Jason Herron was one of the most prominent female sculptors living and working in California during the first half of the 20th century. Born in Denver, Colorado, her given name was Jessie Emerson Herron, but she assumed the name “Jason” early in her professional career. As an infant, Herron moved with her family to Los Angeles. She earned a bachelor’s degree from Stanford University and studied art at L’Academie Colarrossi in Paris, the Los Angeles Art Institute, the Otis Art Institute, and the University of Southern California. Herron was active in the Federal Art Project, a New Deal program which provided work to artists across the country.
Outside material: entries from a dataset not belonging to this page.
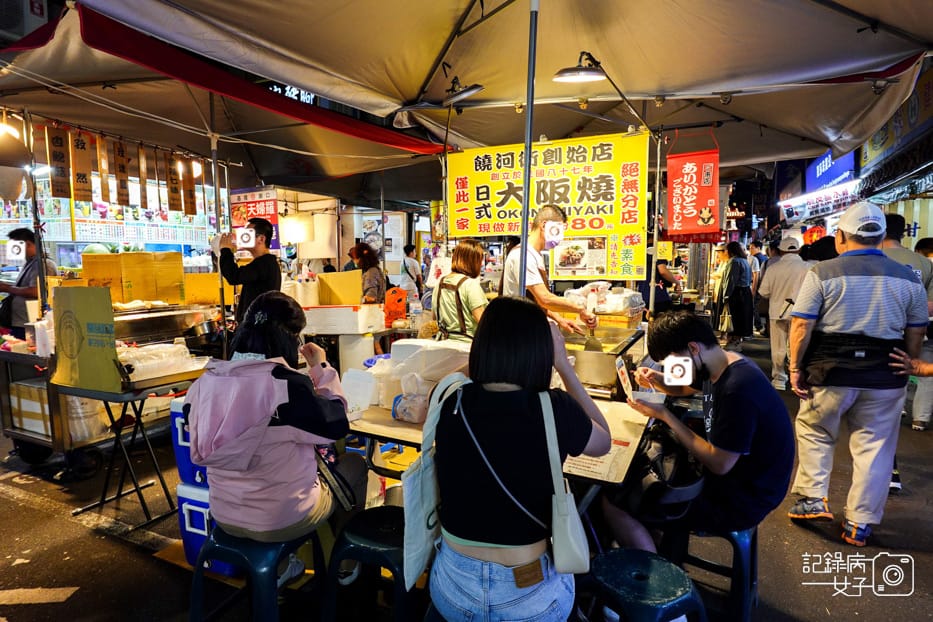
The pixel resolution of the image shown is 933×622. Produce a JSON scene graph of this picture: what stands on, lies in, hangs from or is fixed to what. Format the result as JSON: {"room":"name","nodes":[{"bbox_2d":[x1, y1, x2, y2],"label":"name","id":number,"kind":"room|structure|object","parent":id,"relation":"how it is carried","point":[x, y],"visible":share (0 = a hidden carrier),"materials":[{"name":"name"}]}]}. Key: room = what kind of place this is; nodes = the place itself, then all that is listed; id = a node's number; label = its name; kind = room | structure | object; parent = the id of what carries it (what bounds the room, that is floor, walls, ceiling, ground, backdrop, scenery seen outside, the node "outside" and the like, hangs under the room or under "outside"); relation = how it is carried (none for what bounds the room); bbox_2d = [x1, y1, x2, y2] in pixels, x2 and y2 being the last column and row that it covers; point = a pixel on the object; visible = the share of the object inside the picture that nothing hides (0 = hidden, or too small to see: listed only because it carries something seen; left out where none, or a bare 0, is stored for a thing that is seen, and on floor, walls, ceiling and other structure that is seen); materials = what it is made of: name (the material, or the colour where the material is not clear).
{"room":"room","nodes":[
{"label":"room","id":0,"kind":"room"},
{"bbox_2d":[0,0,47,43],"label":"air conditioner","id":1,"kind":"object","parent":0,"point":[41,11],"visible":0.73,"materials":[{"name":"white"}]},
{"bbox_2d":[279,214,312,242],"label":"lamp","id":2,"kind":"object","parent":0,"point":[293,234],"visible":0.92,"materials":[{"name":"white"}]},
{"bbox_2d":[0,325,932,621],"label":"road","id":3,"kind":"structure","parent":0,"point":[115,544],"materials":[{"name":"grey asphalt"}]},
{"bbox_2d":[0,227,56,337],"label":"man","id":4,"kind":"object","parent":3,"relation":"on","point":[28,245],"visible":0.56},
{"bbox_2d":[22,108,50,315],"label":"metal pole","id":5,"kind":"object","parent":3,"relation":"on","point":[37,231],"visible":0.77,"materials":[{"name":"metal"}]},
{"bbox_2d":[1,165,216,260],"label":"menu board","id":6,"kind":"object","parent":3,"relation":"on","point":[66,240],"visible":0.4,"materials":[{"name":"plastic"}]},
{"bbox_2d":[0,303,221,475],"label":"cart","id":7,"kind":"object","parent":3,"relation":"on","point":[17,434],"visible":0.52,"materials":[{"name":"silver metal"}]},
{"bbox_2d":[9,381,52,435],"label":"box","id":8,"kind":"object","parent":7,"relation":"in","point":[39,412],"visible":0.54,"materials":[{"name":"cardboard"}]},
{"bbox_2d":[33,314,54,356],"label":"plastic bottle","id":9,"kind":"object","parent":7,"relation":"on","point":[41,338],"visible":0.82,"materials":[{"name":"white plastic"}]},
{"bbox_2d":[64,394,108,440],"label":"plastic bag","id":10,"kind":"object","parent":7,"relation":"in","point":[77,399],"visible":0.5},
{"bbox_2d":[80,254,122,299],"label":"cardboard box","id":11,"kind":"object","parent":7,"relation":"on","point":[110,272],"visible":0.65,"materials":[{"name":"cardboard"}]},
{"bbox_2d":[83,251,182,305],"label":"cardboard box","id":12,"kind":"object","parent":7,"relation":"on","point":[181,274],"visible":0.85,"materials":[{"name":"yellow cardboard"}]},
{"bbox_2d":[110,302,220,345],"label":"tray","id":13,"kind":"object","parent":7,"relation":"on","point":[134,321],"visible":0.51,"materials":[{"name":"silver metal"}]},
{"bbox_2d":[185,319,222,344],"label":"cooking pot","id":14,"kind":"object","parent":7,"relation":"on","point":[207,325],"visible":0.83,"materials":[{"name":"silver metal"}]},
{"bbox_2d":[183,272,232,304],"label":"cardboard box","id":15,"kind":"object","parent":7,"relation":"on","point":[218,296],"visible":0.69,"materials":[{"name":"yellow cardboard"}]},
{"bbox_2d":[61,363,208,527],"label":"folding table","id":16,"kind":"object","parent":3,"relation":"on","point":[103,501],"visible":0.74,"materials":[{"name":"black metal"}]},
{"bbox_2d":[50,286,119,392],"label":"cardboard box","id":17,"kind":"object","parent":16,"relation":"on","point":[99,320],"visible":0.98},
{"bbox_2d":[115,341,203,380],"label":"plastic bag","id":18,"kind":"object","parent":16,"relation":"on","point":[130,356],"visible":0.8,"materials":[{"name":"clear plastic"}]},
{"bbox_2d":[177,481,232,573],"label":"blue cooler","id":19,"kind":"object","parent":3,"relation":"on","point":[181,499],"visible":0.34,"materials":[{"name":"blue plastic"}]},
{"bbox_2d":[169,398,208,487],"label":"blue cooler","id":20,"kind":"object","parent":19,"relation":"on","point":[176,448],"visible":0.29,"materials":[{"name":"blue plastic"}]},
{"bbox_2d":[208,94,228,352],"label":"tent pole","id":21,"kind":"object","parent":3,"relation":"on","point":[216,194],"visible":0.72,"materials":[{"name":"metal"}]},
{"bbox_2d":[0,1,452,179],"label":"canopy tent","id":22,"kind":"object","parent":3,"relation":"on","point":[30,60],"visible":0.82,"materials":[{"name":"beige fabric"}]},
{"bbox_2d":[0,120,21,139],"label":"lamp","id":23,"kind":"object","parent":22,"relation":"hanging from","point":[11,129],"visible":0.73,"materials":[{"name":"white"}]},
{"bbox_2d":[45,124,70,196],"label":"hanging sign","id":24,"kind":"object","parent":22,"relation":"hanging from","point":[62,156],"visible":0.98,"materials":[{"name":"brown wood"}]},
{"bbox_2d":[69,128,93,199],"label":"hanging sign","id":25,"kind":"object","parent":22,"relation":"hanging from","point":[83,178],"visible":0.98,"materials":[{"name":"brown wood"}]},
{"bbox_2d":[95,135,109,201],"label":"hanging sign","id":26,"kind":"object","parent":22,"relation":"hanging from","point":[101,171],"visible":0.96,"materials":[{"name":"brown"}]},
{"bbox_2d":[112,139,130,204],"label":"hanging sign","id":27,"kind":"object","parent":22,"relation":"hanging from","point":[119,151],"visible":0.98,"materials":[{"name":"brown wood"}]},
{"bbox_2d":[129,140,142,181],"label":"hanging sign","id":28,"kind":"object","parent":22,"relation":"hanging from","point":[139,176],"visible":0.92,"materials":[{"name":"brown wood"}]},
{"bbox_2d":[137,142,147,203],"label":"hanging sign","id":29,"kind":"object","parent":22,"relation":"hanging from","point":[141,167],"visible":0.97,"materials":[{"name":"brown wood"}]},
{"bbox_2d":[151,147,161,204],"label":"hanging sign","id":30,"kind":"object","parent":22,"relation":"hanging from","point":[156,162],"visible":0.97,"materials":[{"name":"brown"}]},
{"bbox_2d":[166,153,182,211],"label":"hanging sign","id":31,"kind":"object","parent":22,"relation":"hanging from","point":[178,198],"visible":0.98,"materials":[{"name":"brown wood"}]},
{"bbox_2d":[181,156,196,214],"label":"hanging sign","id":32,"kind":"object","parent":22,"relation":"hanging from","point":[192,196],"visible":0.96,"materials":[{"name":"brown wood"}]},
{"bbox_2d":[228,188,280,252],"label":"red sign","id":33,"kind":"object","parent":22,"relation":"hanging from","point":[274,220],"visible":0.59,"materials":[{"name":"red plastic"}]},
{"bbox_2d":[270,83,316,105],"label":"sign","id":34,"kind":"object","parent":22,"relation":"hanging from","point":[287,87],"visible":0.21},
{"bbox_2d":[215,217,282,326],"label":"man","id":35,"kind":"object","parent":3,"relation":"on","point":[258,269],"visible":0.67},
{"bbox_2d":[189,519,323,621],"label":"blue stool","id":36,"kind":"object","parent":3,"relation":"on","point":[238,550],"visible":0.71,"materials":[{"name":"blue plastic"}]},
{"bbox_2d":[188,294,364,585],"label":"woman","id":37,"kind":"object","parent":36,"relation":"on","point":[291,416],"visible":0.87},
{"bbox_2d":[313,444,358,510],"label":"bag","id":38,"kind":"object","parent":37,"relation":"hanging from","point":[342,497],"visible":0.46,"materials":[{"name":"black leather"}]},
{"bbox_2d":[301,303,384,333],"label":"white box","id":39,"kind":"object","parent":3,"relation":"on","point":[345,311],"visible":0.98,"materials":[{"name":"white"}]},
{"bbox_2d":[317,270,363,305],"label":"cardboard box","id":40,"kind":"object","parent":39,"relation":"on","point":[360,289],"visible":0.94,"materials":[{"name":"cardboard"}]},
{"bbox_2d":[338,331,375,374],"label":"white container","id":41,"kind":"object","parent":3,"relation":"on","point":[358,349],"visible":0.66,"materials":[{"name":"white plastic"}]},
{"bbox_2d":[350,243,386,304],"label":"woman","id":42,"kind":"object","parent":3,"relation":"on","point":[358,251],"visible":0.54},
{"bbox_2d":[322,506,419,621],"label":"plastic stool","id":43,"kind":"object","parent":3,"relation":"on","point":[369,519],"visible":0.76,"materials":[{"name":"blue plastic"}]},
{"bbox_2d":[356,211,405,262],"label":"poster","id":44,"kind":"object","parent":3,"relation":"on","point":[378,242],"visible":0.62,"materials":[{"name":"white paper"}]},
{"bbox_2d":[383,287,407,326],"label":"orange bag","id":45,"kind":"object","parent":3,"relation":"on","point":[391,316],"visible":0.91,"materials":[{"name":"orange plastic"}]},
{"bbox_2d":[400,243,423,296],"label":"person","id":46,"kind":"object","parent":3,"relation":"on","point":[408,251],"visible":0.88},
{"bbox_2d":[432,239,490,343],"label":"woman","id":47,"kind":"object","parent":3,"relation":"on","point":[462,249],"visible":0.62},
{"bbox_2d":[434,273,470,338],"label":"backpack","id":48,"kind":"object","parent":47,"relation":"on","point":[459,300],"visible":0.7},
{"bbox_2d":[45,0,932,178],"label":"canopy tent","id":49,"kind":"object","parent":3,"relation":"on","point":[895,51],"visible":0.97,"materials":[{"name":"fabric"}]},
{"bbox_2d":[442,76,484,104],"label":"lamp","id":50,"kind":"object","parent":49,"relation":"attached to","point":[473,89],"visible":0.99,"materials":[{"name":"black metal"}]},
{"bbox_2d":[450,132,648,269],"label":"yellow banner","id":51,"kind":"object","parent":49,"relation":"hanging from","point":[477,225],"visible":0.91,"materials":[{"name":"yellow"}]},
{"bbox_2d":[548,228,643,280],"label":"menu poster","id":52,"kind":"object","parent":51,"relation":"attached to","point":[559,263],"visible":0.89,"materials":[{"name":"paper"}]},
{"bbox_2d":[552,51,605,83],"label":"lamp","id":53,"kind":"object","parent":49,"relation":"attached to","point":[590,73],"visible":0.97,"materials":[{"name":"silver metal"}]},
{"bbox_2d":[665,139,720,241],"label":"red banner","id":54,"kind":"object","parent":49,"relation":"hanging from","point":[685,211],"visible":0.99,"materials":[{"name":"red fabric"}]},
{"bbox_2d":[341,391,655,494],"label":"table","id":55,"kind":"object","parent":3,"relation":"on","point":[409,428],"visible":0.35,"materials":[{"name":"brown wood"}]},
{"bbox_2d":[340,367,377,411],"label":"plastic container","id":56,"kind":"object","parent":55,"relation":"on","point":[356,381],"visible":0.96,"materials":[{"name":"white plastic"}]},
{"bbox_2d":[390,371,430,423],"label":"plastic bag","id":57,"kind":"object","parent":55,"relation":"on","point":[415,419],"visible":0.96,"materials":[{"name":"clear plastic"}]},
{"bbox_2d":[362,339,472,413],"label":"plastic bag","id":58,"kind":"object","parent":55,"relation":"on","point":[398,352],"visible":0.69,"materials":[{"name":"white plastic"}]},
{"bbox_2d":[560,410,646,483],"label":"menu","id":59,"kind":"object","parent":55,"relation":"on","point":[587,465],"visible":0.54,"materials":[{"name":"paper"}]},
{"bbox_2d":[517,0,538,294],"label":"tent pole","id":60,"kind":"object","parent":3,"relation":"on","point":[526,194],"visible":0.83,"materials":[{"name":"grey metal"}]},
{"bbox_2d":[501,203,596,335],"label":"man","id":61,"kind":"object","parent":3,"relation":"on","point":[539,238],"visible":0.6},
{"bbox_2d":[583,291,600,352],"label":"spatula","id":62,"kind":"object","parent":61,"relation":"in","point":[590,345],"visible":0.79,"materials":[{"name":"metal"}]},
{"bbox_2d":[560,324,645,397],"label":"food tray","id":63,"kind":"object","parent":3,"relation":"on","point":[597,358],"visible":0.74,"materials":[{"name":"silver metal"}]},
{"bbox_2d":[578,548,706,621],"label":"stool","id":64,"kind":"object","parent":3,"relation":"on","point":[649,561],"visible":0.98,"materials":[{"name":"plastic"}]},
{"bbox_2d":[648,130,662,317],"label":"metal pole","id":65,"kind":"object","parent":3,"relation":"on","point":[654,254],"visible":0.84,"materials":[{"name":"metal"}]},
{"bbox_2d":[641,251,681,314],"label":"person","id":66,"kind":"object","parent":3,"relation":"on","point":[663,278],"visible":0.49},
{"bbox_2d":[664,520,757,621],"label":"plastic stool","id":67,"kind":"object","parent":3,"relation":"on","point":[754,550],"visible":0.53,"materials":[{"name":"blue plastic"}]},
{"bbox_2d":[598,313,793,551],"label":"man","id":68,"kind":"object","parent":67,"relation":"on","point":[731,396],"visible":0.9},
{"bbox_2d":[615,355,634,402],"label":"card","id":69,"kind":"object","parent":68,"relation":"in","point":[623,370],"visible":0.95,"materials":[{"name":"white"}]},
{"bbox_2d":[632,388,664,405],"label":"container","id":70,"kind":"object","parent":68,"relation":"in","point":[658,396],"visible":0.75,"materials":[{"name":"plastic"}]},
{"bbox_2d":[627,421,705,522],"label":"black bag","id":71,"kind":"object","parent":68,"relation":"on","point":[661,459],"visible":0.69,"materials":[{"name":"black fabric"}]},
{"bbox_2d":[714,239,754,346],"label":"woman","id":72,"kind":"object","parent":3,"relation":"on","point":[740,267],"visible":0.98},
{"bbox_2d":[747,238,769,332],"label":"person","id":73,"kind":"object","parent":3,"relation":"on","point":[760,260],"visible":0.63},
{"bbox_2d":[756,236,808,390],"label":"man","id":74,"kind":"object","parent":3,"relation":"on","point":[775,318],"visible":0.82},
{"bbox_2d":[801,235,838,262],"label":"person","id":75,"kind":"object","parent":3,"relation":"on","point":[820,251],"visible":0.2},
{"bbox_2d":[786,201,930,543],"label":"man","id":76,"kind":"object","parent":3,"relation":"on","point":[859,281],"visible":0.99},
{"bbox_2d":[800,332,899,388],"label":"waist bag","id":77,"kind":"object","parent":76,"relation":"attached to","point":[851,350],"visible":0.88,"materials":[{"name":"black fabric"}]},
{"bbox_2d":[880,214,932,429],"label":"person","id":78,"kind":"object","parent":3,"relation":"on","point":[890,245],"visible":0.31},
{"bbox_2d":[425,296,609,621],"label":"woman","id":79,"kind":"object","parent":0,"point":[461,534],"visible":0.95},
{"bbox_2d":[402,370,471,587],"label":"tote bag","id":80,"kind":"object","parent":79,"relation":"hanging from","point":[419,535],"visible":0.68,"materials":[{"name":"fabric"}]},
{"bbox_2d":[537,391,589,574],"label":"shoulder bag","id":81,"kind":"object","parent":79,"relation":"hanging from","point":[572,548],"visible":0.87,"materials":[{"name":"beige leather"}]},
{"bbox_2d":[566,282,642,314],"label":"plastic bag","id":82,"kind":"object","parent":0,"point":[616,307],"visible":0.81,"materials":[{"name":"clear plastic"}]},
{"bbox_2d":[769,65,932,252],"label":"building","id":83,"kind":"structure","parent":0,"point":[930,231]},
{"bbox_2d":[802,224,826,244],"label":"red lantern","id":84,"kind":"object","parent":83,"relation":"attached to","point":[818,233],"visible":0.65,"materials":[{"name":"red"}]},
{"bbox_2d":[780,182,860,220],"label":"shop sign","id":85,"kind":"object","parent":83,"relation":"attached to","point":[829,200],"visible":0.76,"materials":[{"name":"white plastic"}]},
{"bbox_2d":[804,149,856,192],"label":"blue sign","id":86,"kind":"object","parent":83,"relation":"attached to","point":[818,173],"visible":0.53,"materials":[{"name":"blue plastic"}]},
{"bbox_2d":[859,69,932,177],"label":"shop sign","id":87,"kind":"object","parent":83,"relation":"attached to","point":[875,149],"visible":0.65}
]}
Herron served as Supervisor and Assistant Supervisor of Sculpture for the Federal Art Project in Los Angeles. Together with Henry Lion and Sherry Peticolas, Herron sculpted a work entitled The Power of Water in Lafayette Park in Los Angeles. She also sculpted two large works, Erda and Modern Youth, both of which were placed in Los Angeles Country Schools by the Project. Herron was well respected not only as an artist, but also as a savvy arts administrator. In 1941, she served as the Southern California Chairperson for National Art Week, an ambitious program designed with the dual purposes of promoting the sale of paintings, sculpture, drawings and prints for the benefit of artists who were still struggling under the weight of the Great Depression and providing the opportunity for average Americans to purchase artwork at a fraction of the customary prices by avoiding the traditional gallery system. Herron served on the board of governors of the Los Angeles County Art Institute and the Otis Art Institute. She was a member of the Los Angeles Art Association, California Art Club, Western Women Art Association, and the Southern California Artists. Herron exhibited nationally during the 1930s and 1940s, including at the Legion of Honor (San Francisco), the National Academy of Design (New York), the Los Angeles County Museum of Art and the Corcoran Gallery of Art (Washington DC). She won prizes at the Los Angeles County Fair (1934), the Pomona Fair (1934), the Ebell Club (Los Angeles 1935 and 1939), and the California Art Club (1946). She is listed in Who was Who in American Art and other standard references.